:: PROBLEM REQUIREMENTS ::
Copy the rows starting at the line that contains "pose: elev=89.2 azim=181.7" and ending after the line that contains "Dot at: (272, 210)". Change "roll" to "bank", keep everything else the same, and omit the pictures.

:: RECORDS SHOWN ::

——————

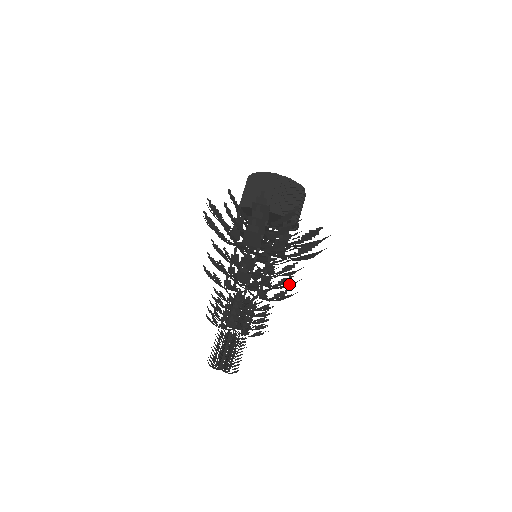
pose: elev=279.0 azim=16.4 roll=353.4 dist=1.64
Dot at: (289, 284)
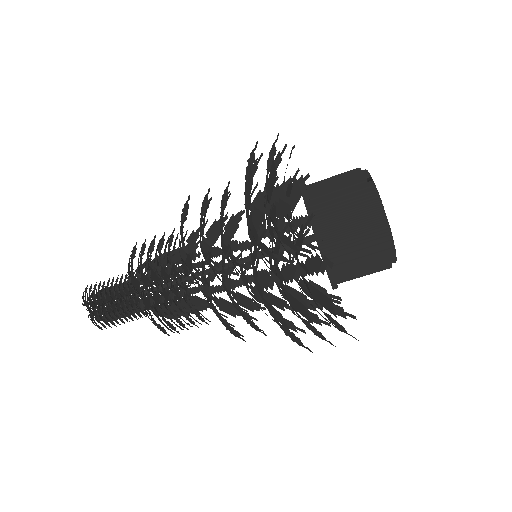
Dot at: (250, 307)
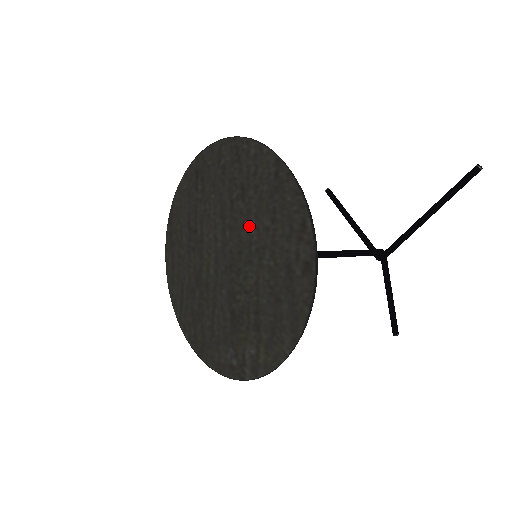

——————

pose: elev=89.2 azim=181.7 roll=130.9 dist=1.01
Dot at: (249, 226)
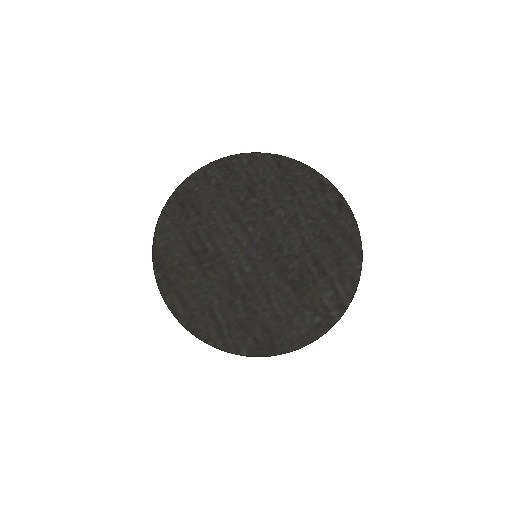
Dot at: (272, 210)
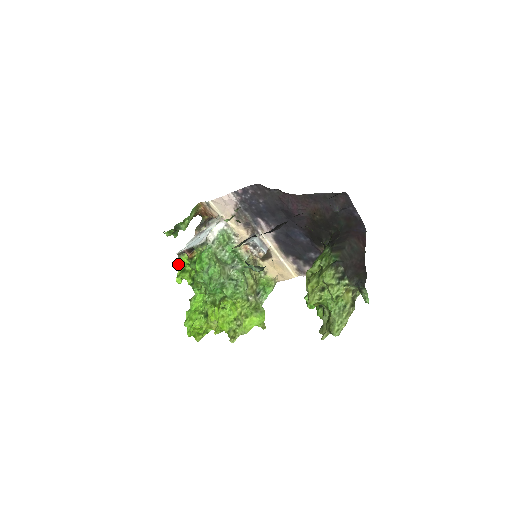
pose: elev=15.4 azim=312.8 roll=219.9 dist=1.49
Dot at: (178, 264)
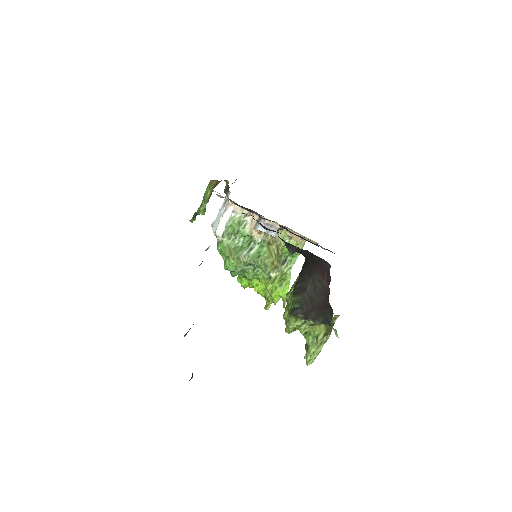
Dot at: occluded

——————

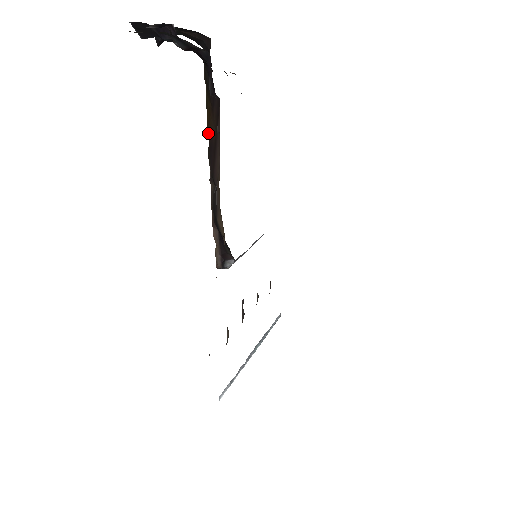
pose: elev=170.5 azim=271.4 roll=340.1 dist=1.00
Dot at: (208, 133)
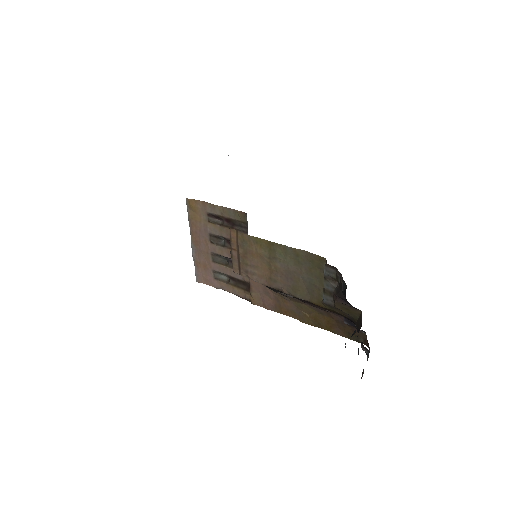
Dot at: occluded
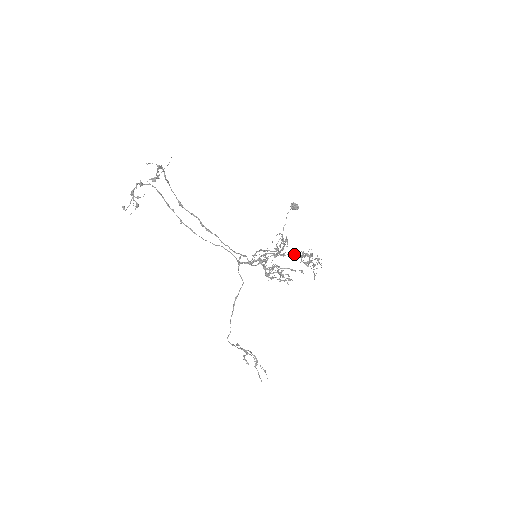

——————

:: ANSWER IN FULL ::
pose: elev=89.2 azim=181.7 bank=130.9 dist=1.01
Dot at: (249, 226)
Dot at: (272, 210)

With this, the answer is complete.